RAW DATA ::
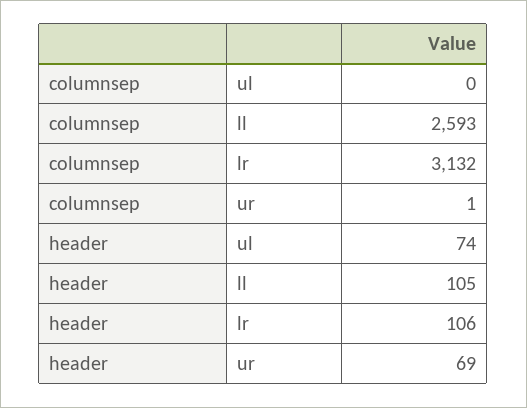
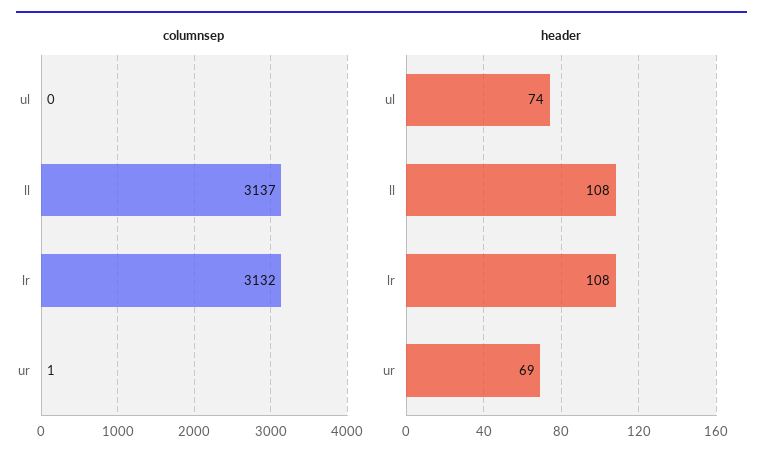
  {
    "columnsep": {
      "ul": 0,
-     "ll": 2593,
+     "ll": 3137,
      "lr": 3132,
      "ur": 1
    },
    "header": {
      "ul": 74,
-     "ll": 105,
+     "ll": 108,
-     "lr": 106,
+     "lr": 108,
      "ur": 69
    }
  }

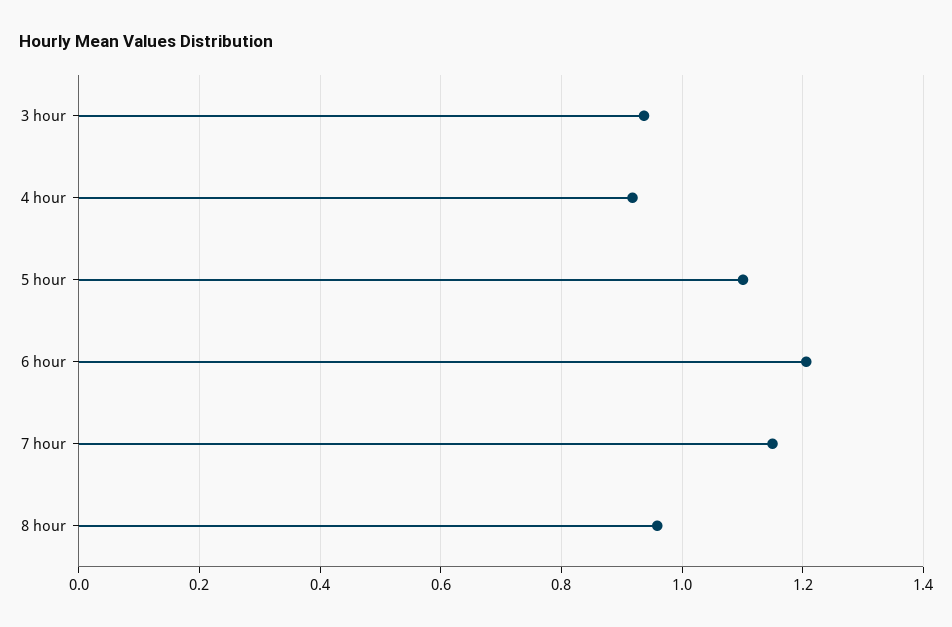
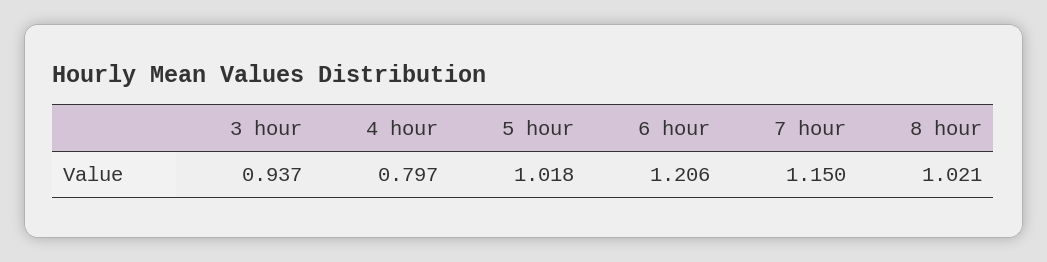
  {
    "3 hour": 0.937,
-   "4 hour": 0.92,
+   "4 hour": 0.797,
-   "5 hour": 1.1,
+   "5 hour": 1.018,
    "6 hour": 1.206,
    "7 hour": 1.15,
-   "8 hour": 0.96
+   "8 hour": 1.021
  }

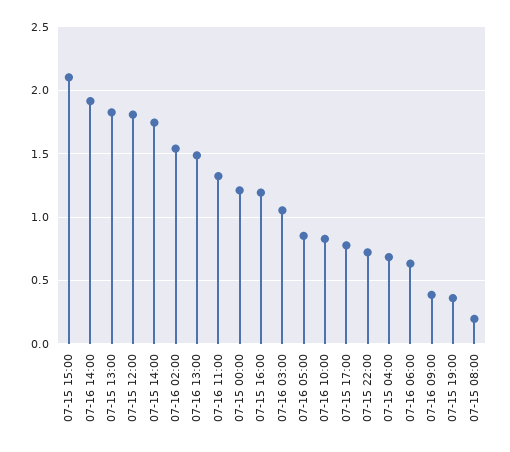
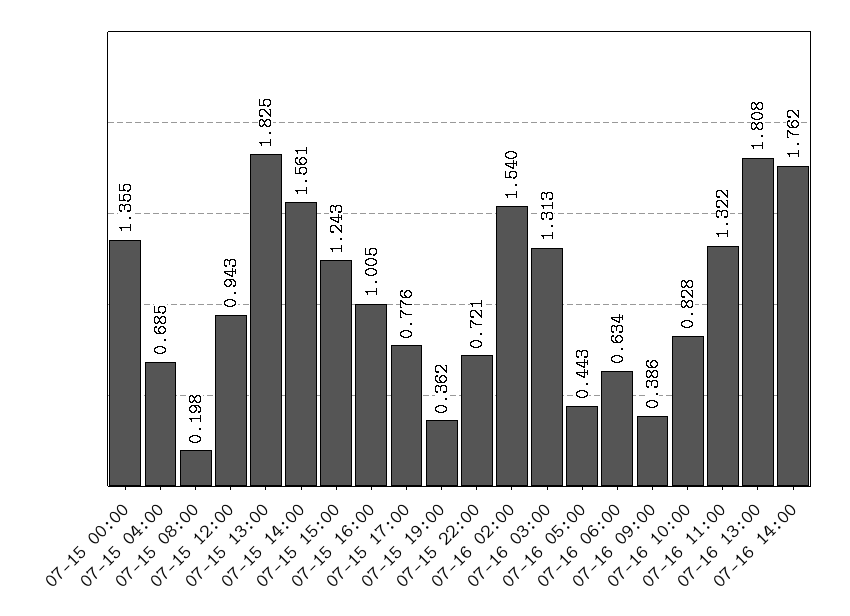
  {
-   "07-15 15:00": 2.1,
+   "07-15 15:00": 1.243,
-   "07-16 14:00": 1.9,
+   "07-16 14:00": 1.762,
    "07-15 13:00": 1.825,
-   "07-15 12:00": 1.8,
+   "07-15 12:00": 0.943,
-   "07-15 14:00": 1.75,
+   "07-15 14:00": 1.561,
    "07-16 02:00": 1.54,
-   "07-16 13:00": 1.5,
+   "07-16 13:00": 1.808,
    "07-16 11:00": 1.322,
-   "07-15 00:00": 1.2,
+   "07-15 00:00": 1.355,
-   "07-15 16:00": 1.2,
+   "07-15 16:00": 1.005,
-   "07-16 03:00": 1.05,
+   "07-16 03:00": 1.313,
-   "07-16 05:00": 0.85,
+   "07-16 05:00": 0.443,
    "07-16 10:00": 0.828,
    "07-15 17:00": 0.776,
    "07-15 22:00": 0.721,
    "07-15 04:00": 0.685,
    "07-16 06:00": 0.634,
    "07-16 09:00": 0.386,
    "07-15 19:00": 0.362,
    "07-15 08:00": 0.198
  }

PROBLEM TO SOLVE :: Count each line of the material that includes the string "hour", then give only the total.

ANSWER BOX :: 9